→ Text for analysis:
"""
17 Eigenvalues and Eigenvectors

Reveals the scaling directions of a linear transformation. Essential for stability analysis, PCA, and spectral methods.

Eigenvectors are directions preserved by a linear map. Along an eigenvector, the matrix acts like multiplication by a scalar. This reduces a matrix transformation to independent one-dimensional actions, when enough eigenvectors exist.

17.1 Definitions and Basic Properties

Definition: Eigenvalues and Eigenvectors

For \(\bA \in \fR^{n \times n}\), a scalar \(\lambda \in \fC\) is an eigenvalue if \(\exists\) nonzero \(\bv \in \fC^n\) such that: \[ \begin{align} \bA\bv = \lambda\bv. \end{align} \]

Spectrum \(\sigma(\bA)\): The set of all eigenvalues.
Invariance: Multiplying \(\bv\) by \(\bA\) only scales its length; its direction remains fixed.

Definition: Characteristic Polynomial

\(p_{\bA}(\lambda) = \det(\bA - \lambda \bI)\). Eigenvalues are the roots of \(p_{\bA}(\lambda) = 0\).

Remark

(Characteristic polynomial as theory) The characteristic polynomial is useful for proofs and small hand examples. Numerical algorithms do not compute eigenvalues by forming \(p_{\bA}\) and finding its roots; polynomial coefficients are extremely sensitive to perturbations.
"""
→ Dataset section:
"""
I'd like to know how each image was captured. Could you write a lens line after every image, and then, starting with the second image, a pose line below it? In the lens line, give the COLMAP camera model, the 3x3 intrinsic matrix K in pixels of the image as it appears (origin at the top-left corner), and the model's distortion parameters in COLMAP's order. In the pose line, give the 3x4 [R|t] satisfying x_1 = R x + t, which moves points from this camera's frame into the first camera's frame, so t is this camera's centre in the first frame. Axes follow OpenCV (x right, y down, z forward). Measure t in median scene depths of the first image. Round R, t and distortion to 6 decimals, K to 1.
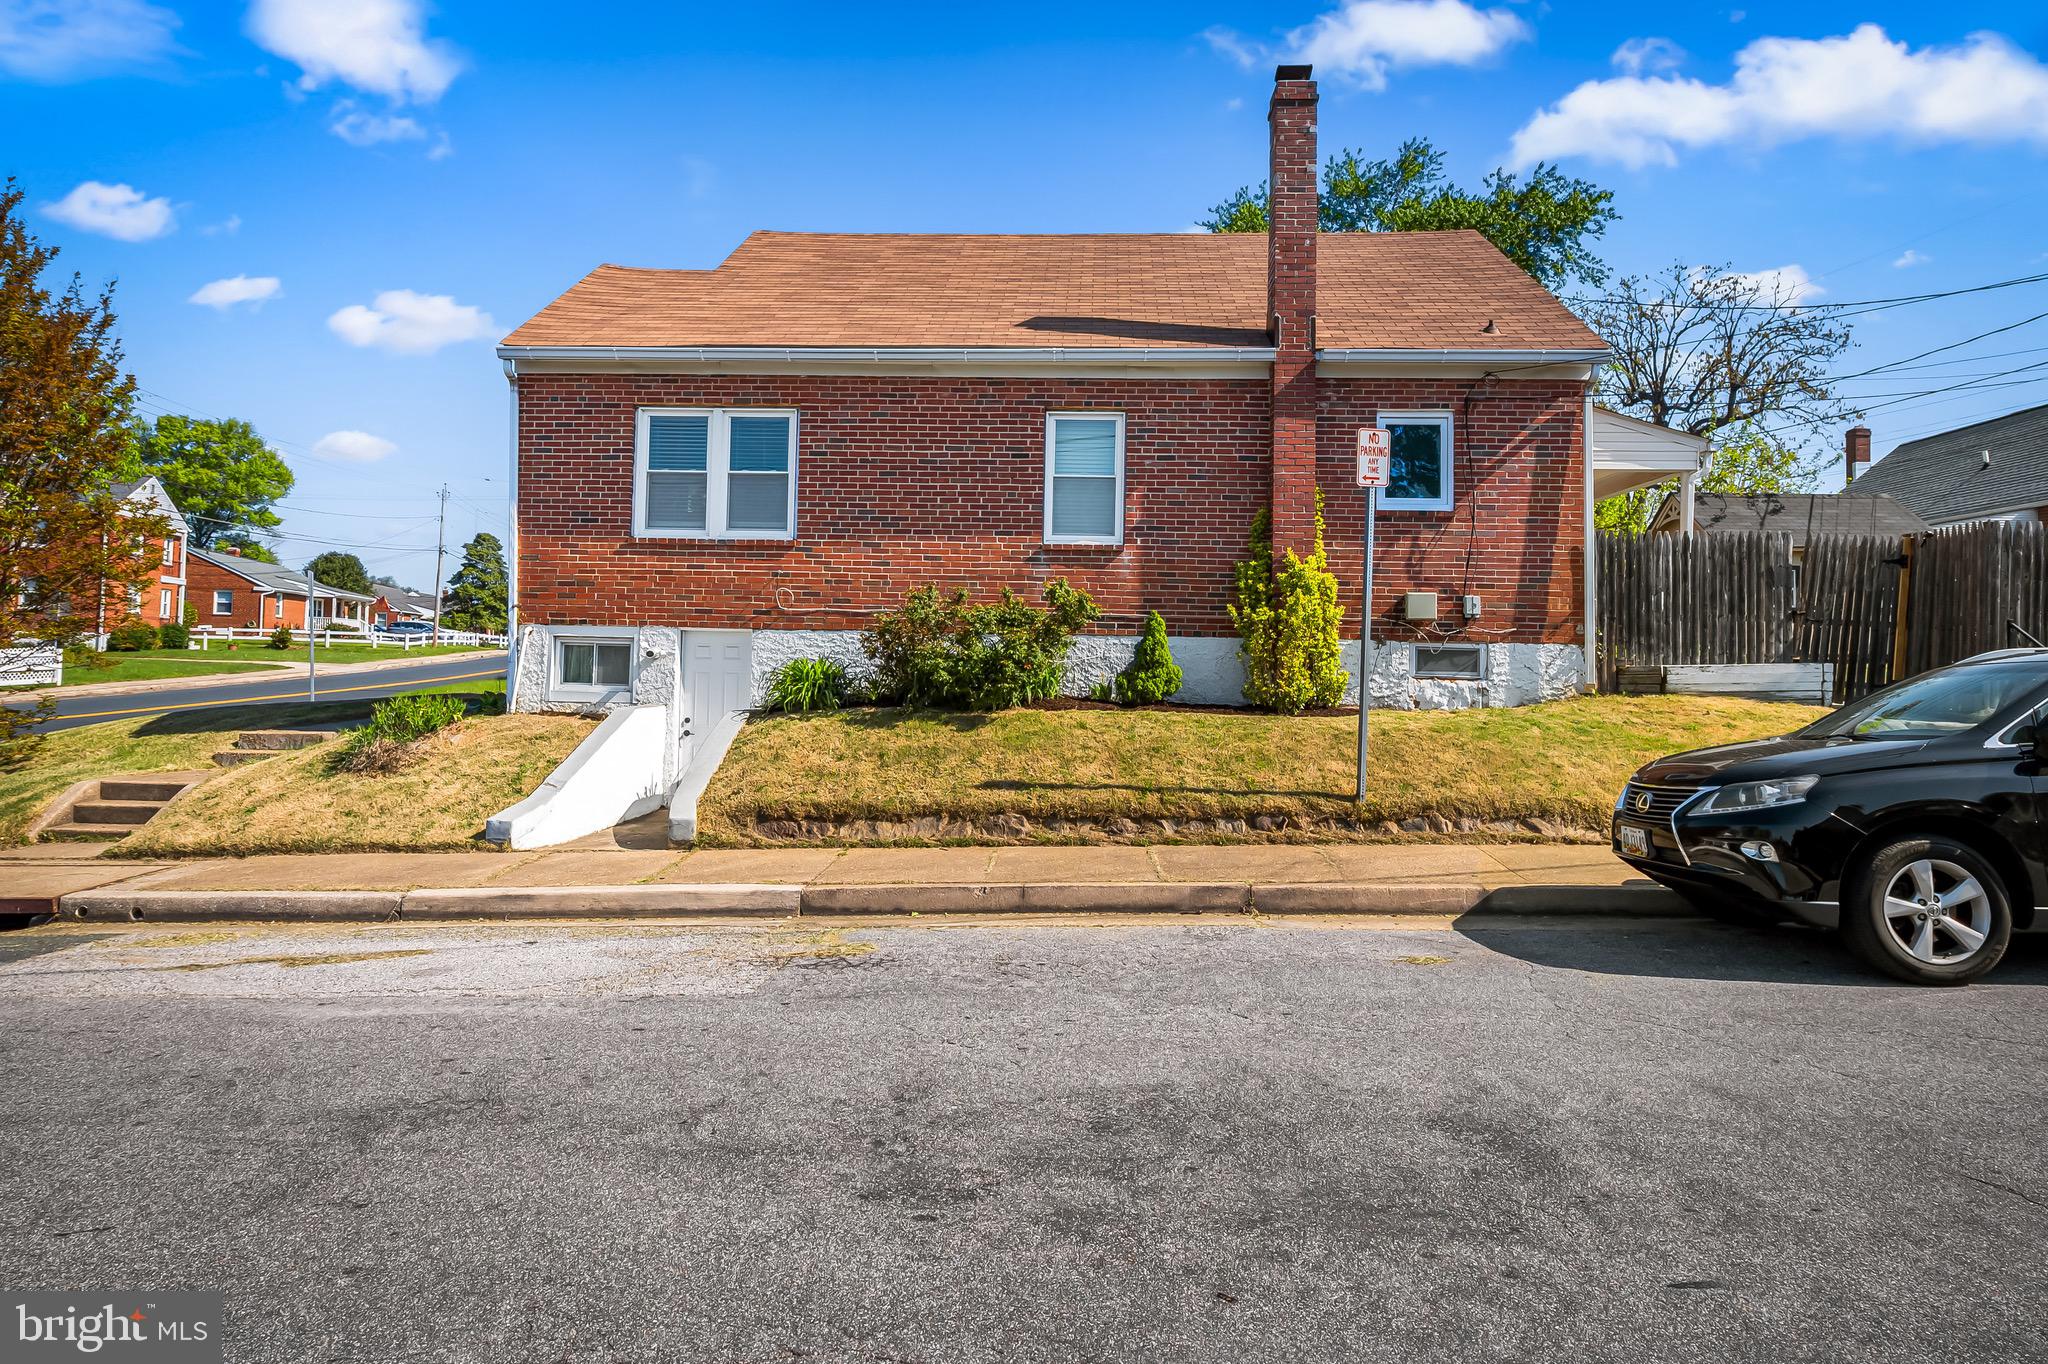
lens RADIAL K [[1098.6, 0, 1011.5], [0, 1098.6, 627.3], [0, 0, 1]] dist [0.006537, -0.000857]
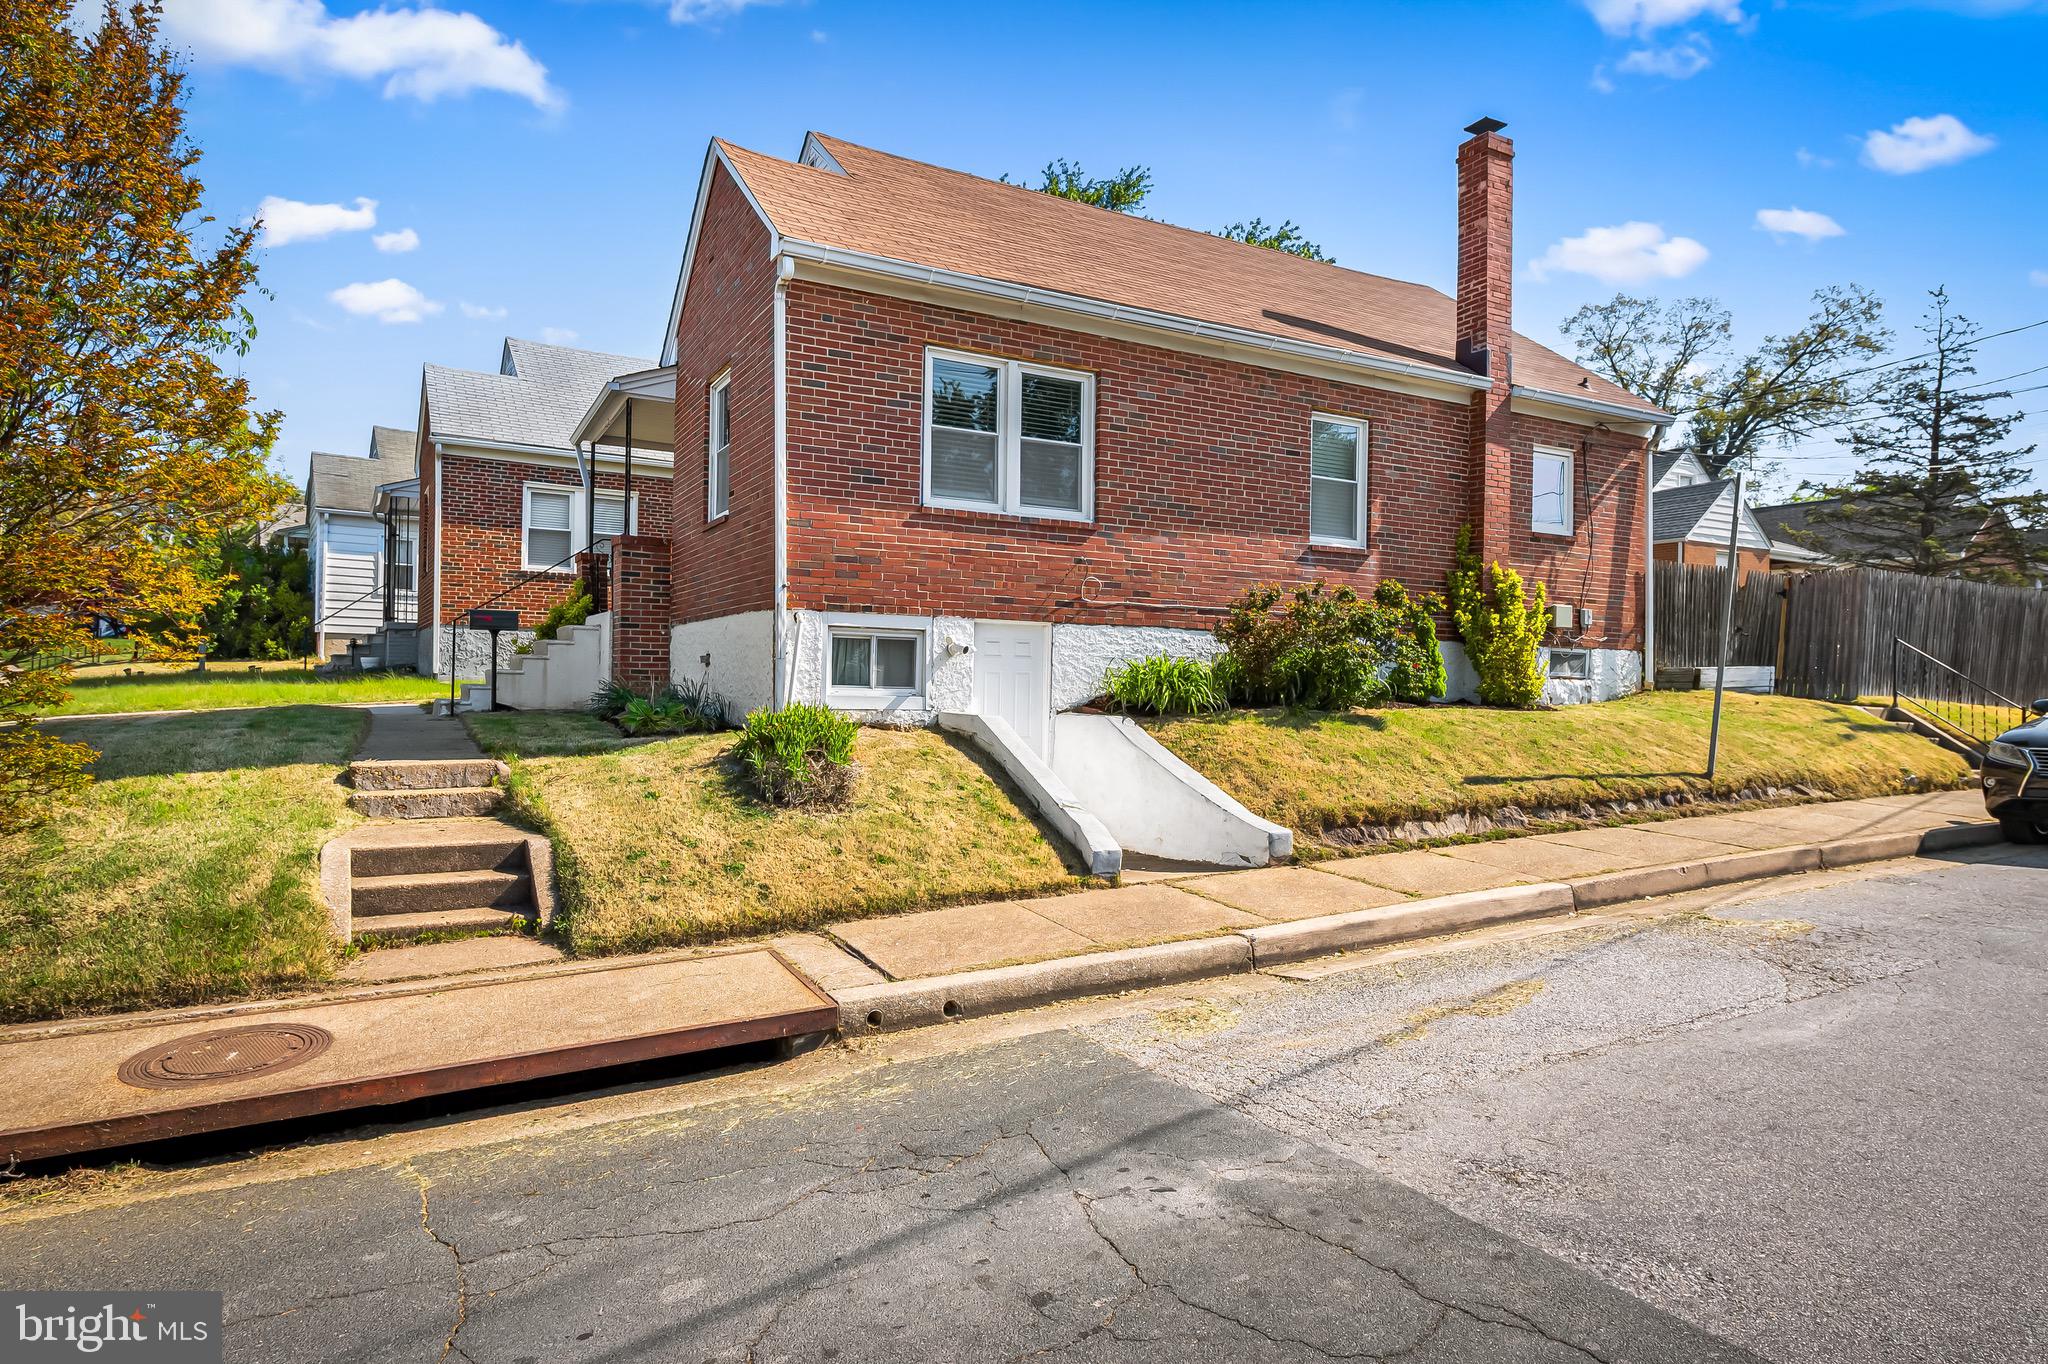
"""
→ Required tasks:
#1 From the section on eigenvalues and eigenvectors, output the passage starting with "17.1 Definitions and" and going on through "direction remains fixed.".
#2 According to the section on eigenvalues and eigenvectors, why don't numerical algorithms find eigenvalues by forming the characteristic polynomial and solving for its roots? Explain in one to three sentences.
#3 In the section on eigenvalues and eigenvectors, what is the spectrum of a matrix defined to be?

→ Responses per task:
#1
17.1 Definitions and Basic Properties

Definition: Eigenvalues and Eigenvectors

For \(\bA \in \fR^{n \times n}\), a scalar \(\lambda \in \fC\) is an eigenvalue if \(\exists\) nonzero \(\bv \in \fC^n\) such that: \[ \begin{align} \bA\bv = \lambda\bv. \end{align} \]

Spectrum \(\sigma(\bA)\): The set of all eigenvalues.
Invariance: Multiplying \(\bv\) by \(\bA\) only scales its length; its direction remains fixed.

#2 Numerical algorithms avoid this approach because the coefficients of the characteristic polynomial are extremely sensitive to perturbations. The text treats the characteristic polynomial as a tool for proofs and small hand examples, not for computation.

#3 The spectrum is the set of all eigenvalues of the matrix.